A 34 anni dalla nascita oltre a restare il Premio più prestigioso nel panorama nazionale e Internazionale  il Premio Solinas resta solido grazie alla rete di sostegno di partner Istituzionali e privati e riesce a garantire  Premi in denaro e borse di sviluppo – da suddividere tra i finalisti arrivati in finale – grazie al sostegno della SIAE a cui va un sentito grazie.” – dichiara Annamaria Granatello (presidente e direttrice del Premio Solinas)  che aggiunge: “Si è conclusa la prima fase di selezione del Premio Franco Solinas 2019. I 284 progetti, pervenuti al concorso in forma anonima, sono stati selezionati con dedizione e serietà da 25 Giurati – scrittori, sceneggiatori, registi e operatori culturali di fama Internazionale”.

La Giuria del Premio Franco Solinas 2019 (prima fase) composta da: Enrico Audenino, Mariangela Barbanente, Giulia Calenda, Teresa Cavina, Salvatore De Mola, Graziano Diana, Silvia Ebreul, Alessandro Fabbri, Valentina Gaddi, Filippo Gravino, Guido Iuculano, Marcello Izzo, Laura Luchetti, Ilaria Macchia, Michele Pellegrini, Barbara Petronio, Laura Pugno, Domenico Rafele, Ludovica Rampoldi, Stefano Sardo, Roberto Scarpetti, Lisa Sultan, Massimo Torre, Lorenzo Vignolo, Stefano Voltaggio ha selezionato 9 finalisti che concorrono all’assegnazione del Premio Franco Solinas Miglior Soggetto di 1.000 euro e parteciperanno al LAB di sviluppo con gli stessi Giurati.  Grazie alla SIAE – Società Italiana degli Autori ed Editori che mette a disposizione la dotazione dei Premi saranno assegnate Borse di sviluppo per un ammontare complessivo di 4.000 euro da suddividere tra gli stessi finalisti.

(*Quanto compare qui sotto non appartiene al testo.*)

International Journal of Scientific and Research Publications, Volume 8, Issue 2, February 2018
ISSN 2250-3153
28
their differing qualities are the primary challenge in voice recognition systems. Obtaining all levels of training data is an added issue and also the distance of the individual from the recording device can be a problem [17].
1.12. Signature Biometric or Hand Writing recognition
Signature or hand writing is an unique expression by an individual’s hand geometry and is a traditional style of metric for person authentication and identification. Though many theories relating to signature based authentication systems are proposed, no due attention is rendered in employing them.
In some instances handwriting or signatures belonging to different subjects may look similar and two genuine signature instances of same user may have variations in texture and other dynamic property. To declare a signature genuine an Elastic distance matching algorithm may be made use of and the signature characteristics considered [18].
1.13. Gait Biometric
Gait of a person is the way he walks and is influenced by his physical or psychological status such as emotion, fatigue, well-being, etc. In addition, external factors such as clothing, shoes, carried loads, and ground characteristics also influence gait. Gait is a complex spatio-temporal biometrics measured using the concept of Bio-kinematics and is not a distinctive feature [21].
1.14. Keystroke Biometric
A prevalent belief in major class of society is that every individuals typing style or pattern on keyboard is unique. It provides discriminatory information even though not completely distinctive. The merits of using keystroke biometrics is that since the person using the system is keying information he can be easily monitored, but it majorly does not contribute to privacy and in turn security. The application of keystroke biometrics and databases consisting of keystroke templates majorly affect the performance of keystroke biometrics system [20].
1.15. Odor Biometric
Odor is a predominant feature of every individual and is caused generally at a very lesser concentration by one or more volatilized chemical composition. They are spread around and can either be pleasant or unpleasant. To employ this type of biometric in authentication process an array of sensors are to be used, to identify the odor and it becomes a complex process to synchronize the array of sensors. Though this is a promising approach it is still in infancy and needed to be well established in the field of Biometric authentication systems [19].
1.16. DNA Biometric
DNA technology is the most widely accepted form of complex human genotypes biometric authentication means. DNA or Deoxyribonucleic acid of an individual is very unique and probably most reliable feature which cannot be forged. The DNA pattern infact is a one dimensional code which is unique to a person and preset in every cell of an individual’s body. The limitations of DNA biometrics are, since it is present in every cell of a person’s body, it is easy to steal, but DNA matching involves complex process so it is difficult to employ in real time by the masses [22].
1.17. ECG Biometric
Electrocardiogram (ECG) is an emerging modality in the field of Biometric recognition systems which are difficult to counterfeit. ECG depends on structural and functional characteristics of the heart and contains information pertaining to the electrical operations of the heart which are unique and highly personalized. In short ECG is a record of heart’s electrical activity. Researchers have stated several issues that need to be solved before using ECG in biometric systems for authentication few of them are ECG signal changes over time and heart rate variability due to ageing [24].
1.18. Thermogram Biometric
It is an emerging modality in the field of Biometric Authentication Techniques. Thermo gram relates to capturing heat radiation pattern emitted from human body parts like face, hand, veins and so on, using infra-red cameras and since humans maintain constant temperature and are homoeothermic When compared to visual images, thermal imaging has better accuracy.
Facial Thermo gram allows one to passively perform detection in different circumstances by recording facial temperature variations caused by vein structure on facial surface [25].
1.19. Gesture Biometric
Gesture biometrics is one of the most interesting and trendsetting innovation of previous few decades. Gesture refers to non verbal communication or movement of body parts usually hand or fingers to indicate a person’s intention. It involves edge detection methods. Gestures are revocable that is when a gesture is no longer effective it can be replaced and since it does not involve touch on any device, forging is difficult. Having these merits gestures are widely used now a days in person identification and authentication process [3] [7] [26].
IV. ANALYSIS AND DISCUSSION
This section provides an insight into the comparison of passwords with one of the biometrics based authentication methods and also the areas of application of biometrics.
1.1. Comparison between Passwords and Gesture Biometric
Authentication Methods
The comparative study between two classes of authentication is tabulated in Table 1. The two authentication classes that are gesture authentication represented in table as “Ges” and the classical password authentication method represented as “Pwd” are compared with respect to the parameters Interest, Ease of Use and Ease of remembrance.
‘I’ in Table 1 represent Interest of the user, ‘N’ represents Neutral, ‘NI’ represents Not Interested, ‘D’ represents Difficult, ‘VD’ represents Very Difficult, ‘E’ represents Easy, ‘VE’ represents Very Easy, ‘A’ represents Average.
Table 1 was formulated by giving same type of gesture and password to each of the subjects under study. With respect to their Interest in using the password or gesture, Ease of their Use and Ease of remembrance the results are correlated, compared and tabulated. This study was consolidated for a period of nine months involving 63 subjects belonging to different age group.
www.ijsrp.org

I 9 finalisti del Premio Franco Solinas 2019 sono: Alice (titolo originale La Bambina Immaginaria) di Eleonora Bordi e Giulia Camilla Pace; Arrusi (titolo originale Mai Piú Liberi) di Luca Maria Piccolo; Dagos (titolo originale Gli Indesiderati) di Luca Mastrogiovanni e Ciro Zecca; Elastici (titolo originale La Cura) di Luca Giordano; Falsa Partenza (titolo originale La Seconda Corsa) di Alessandro Padovani; L’angelo Infelice (titolo originale La Valle Dei Sorrisi) di Paolo Strippoli, Jacopo Del Giudice e Milo Tissone; L’estate Della Svolta (titolo originale Le Cose Sporche) di Luca Giordano; La Terra (titolo originale Il Canone) di Fabio Ciampo e Giorgio Glaviano; Sacra Famiglia (titolo originale Acquario) di Lucio Ricca e Oliviero Del Papa.

Il LAB di Alta Formazione e la Manifestazione di Premiazione si svolgeranno a settembre sull’isola di La Maddalena con il sostegno del MIBAC, la Fondazione Sardegna Film Commission, la Regione Sardegna, la Regione Lazio, il patrocinio del Comune di La Maddalena.